Pese a la conocida frase de Sócrates, “solo sé que no sé nada”, que expresa tanto la voluntad de aprender, como la afirmación intrínseca de que no existe una verdad absoluta, lo cierto es que la aceptación de nuestra ignorancia tiene mala prensa. Y, sin embargo, ante el inicio de un nuevo curso político, no podemos más que resignarnos a reconocer nuestro profundo desconocimiento, nuestra ignorancia sobre lo que finalmente sucederá en todos los ámbitos. El fracaso de las predicciones suele estar garantizado.
Basta con recordar cuáles eran las preocupaciones hace un año, tras las vacaciones de 2021, y lo que luego ha ido sucediendo a lo largo de los meses, sobre todo a partir de febrero con la guerra en Ucrania. Hace un año, la lucha contra el virus constituía el centro de atención en los discursos de todos los gobiernos, y prácticamente no se hablaba de otra cosa. Suspirábamos por recuperar la normalidad. En septiembre pasado, celebrábamos que España fuera uno de los pocos países con un 70% de vacunación.

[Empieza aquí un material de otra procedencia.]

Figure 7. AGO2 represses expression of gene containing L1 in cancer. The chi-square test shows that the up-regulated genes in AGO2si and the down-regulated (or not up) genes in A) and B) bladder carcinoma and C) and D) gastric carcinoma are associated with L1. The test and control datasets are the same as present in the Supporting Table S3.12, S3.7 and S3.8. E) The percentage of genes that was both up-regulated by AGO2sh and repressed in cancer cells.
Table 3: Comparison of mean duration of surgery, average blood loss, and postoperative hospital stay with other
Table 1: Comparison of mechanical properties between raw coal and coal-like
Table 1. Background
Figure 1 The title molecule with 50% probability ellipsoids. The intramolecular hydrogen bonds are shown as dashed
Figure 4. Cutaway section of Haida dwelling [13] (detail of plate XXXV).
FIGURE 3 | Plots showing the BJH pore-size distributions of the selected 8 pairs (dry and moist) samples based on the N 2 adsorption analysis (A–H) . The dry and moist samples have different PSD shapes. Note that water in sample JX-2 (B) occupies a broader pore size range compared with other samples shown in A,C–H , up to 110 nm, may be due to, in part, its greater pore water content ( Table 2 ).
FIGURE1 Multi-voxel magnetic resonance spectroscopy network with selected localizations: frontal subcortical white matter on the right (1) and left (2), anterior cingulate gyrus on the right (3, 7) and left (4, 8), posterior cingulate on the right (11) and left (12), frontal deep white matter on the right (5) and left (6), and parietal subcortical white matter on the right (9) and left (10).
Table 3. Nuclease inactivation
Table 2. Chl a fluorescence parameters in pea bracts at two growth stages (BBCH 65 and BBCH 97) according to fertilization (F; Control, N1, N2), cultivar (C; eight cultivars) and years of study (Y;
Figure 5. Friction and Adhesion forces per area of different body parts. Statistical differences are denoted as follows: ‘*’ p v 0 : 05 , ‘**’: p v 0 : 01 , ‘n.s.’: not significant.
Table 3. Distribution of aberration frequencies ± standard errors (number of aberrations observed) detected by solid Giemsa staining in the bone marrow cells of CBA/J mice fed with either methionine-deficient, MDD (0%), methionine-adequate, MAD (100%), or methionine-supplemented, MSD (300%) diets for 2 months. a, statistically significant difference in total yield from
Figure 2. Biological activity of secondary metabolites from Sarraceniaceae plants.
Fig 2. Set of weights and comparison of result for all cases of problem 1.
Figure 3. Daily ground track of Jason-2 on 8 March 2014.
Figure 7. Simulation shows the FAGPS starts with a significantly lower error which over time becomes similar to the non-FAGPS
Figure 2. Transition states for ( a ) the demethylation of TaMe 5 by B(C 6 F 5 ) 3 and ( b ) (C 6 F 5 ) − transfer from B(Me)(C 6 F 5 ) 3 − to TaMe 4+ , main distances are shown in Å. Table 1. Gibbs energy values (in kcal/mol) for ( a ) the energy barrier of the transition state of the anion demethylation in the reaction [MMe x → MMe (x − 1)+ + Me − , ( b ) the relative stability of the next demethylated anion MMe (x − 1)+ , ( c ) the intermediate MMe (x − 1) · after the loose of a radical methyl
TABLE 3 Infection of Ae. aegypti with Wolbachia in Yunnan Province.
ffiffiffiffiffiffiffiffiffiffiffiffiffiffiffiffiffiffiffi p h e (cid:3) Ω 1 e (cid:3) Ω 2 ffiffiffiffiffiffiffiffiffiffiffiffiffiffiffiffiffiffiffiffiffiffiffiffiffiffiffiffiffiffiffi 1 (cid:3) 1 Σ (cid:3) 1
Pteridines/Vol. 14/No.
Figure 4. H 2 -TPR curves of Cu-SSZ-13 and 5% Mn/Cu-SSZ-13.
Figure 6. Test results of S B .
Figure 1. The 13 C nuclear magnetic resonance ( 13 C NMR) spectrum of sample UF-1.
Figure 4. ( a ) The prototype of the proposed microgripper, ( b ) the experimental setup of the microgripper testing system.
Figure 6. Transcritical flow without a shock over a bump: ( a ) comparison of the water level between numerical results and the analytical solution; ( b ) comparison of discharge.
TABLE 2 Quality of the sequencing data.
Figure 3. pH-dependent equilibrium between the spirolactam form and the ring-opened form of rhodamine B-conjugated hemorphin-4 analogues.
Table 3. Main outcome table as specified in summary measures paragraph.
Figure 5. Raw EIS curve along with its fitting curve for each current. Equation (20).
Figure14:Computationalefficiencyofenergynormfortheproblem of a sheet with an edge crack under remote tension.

El único horizonte que atisbábamos era, por un lado, la mejora de la situación sanitaria y, por otro, la esperanza en una recuperación económica en forma de V a medida que la pandemia fuera debilitándose. De la inflación, nadie hablaba. La Reserva Federal de los Estados Unidos la desdeñaba, también el Banco Central Europeo. Cierto es que a la vuelta del verano ya había preocupación por los cuellos de botella en la cadena mundial de suministros, y su efecto en el aumento de los precios, pero se consideraba un fenómeno pasajero.
Las predicciones de crecimiento para 2022 eran boyantes, espectaculares, con una inflación algo mayor que en años anteriores, pero siempre bajo control, mientras que los posibles problemas energéticos no pasaban de ser una nota a pie de página. Y, por supuesto, tampoco nadie contemplaba que Vladimir Putin fuera a invadir Ucrania.
Este verano, en cambio, la pandemia ha desaparecido casi por completo de las conversaciones entre familiares y amigos, y casi nadie se molesta ya en utilizar los geles desinfectantes que todavía están en la entrada de muchas tiendas o restaurantes, por ejemplo. La preocupación general es por la inflación, la crisis económica que se avecina, y la carestía energética en Europa junto a los ecos de la guerra en Ucrania o las tensiones entre China y EEUU a propósito de Taiwán.
A todas estas inquietudes, que se encadenan, se añade otra más general, que ha sido objeto de muchas exclamaciones y no pocos sofocos, la preocupación por el cambio climático, que amenaza con dislocar nuestra civilización. Este verano, con récords de calor y sequía en todo el hemisferio norte, hemos comprobado que el problema es mayúsculo, terrorífico.
En este nuevo marco, que nos ha pillado tan desprevenidos, nadie nada sabe. Desconocemos la profundidad de la crisis, sobre todo en Europa, que puede sufrir cortes de suministro energético este invierno, algo impensable hace un año. Y en cuanto a la inflación, a diferencia de EEUU, en el Viejo Continente los precios todavía no han tocado techo porque el gas sigue tensionando todo el mercado eléctrico. Los efectos de la crisis sobre el desempleo y el cierre de negocios es una variable que también ignoramos.
A partir de ahí, las derivadas sociales y políticas a medio plazo son inimaginables y muchos de nuestros debates, de politiquería nacional, autonómica o local, lamentablemente irrisorios.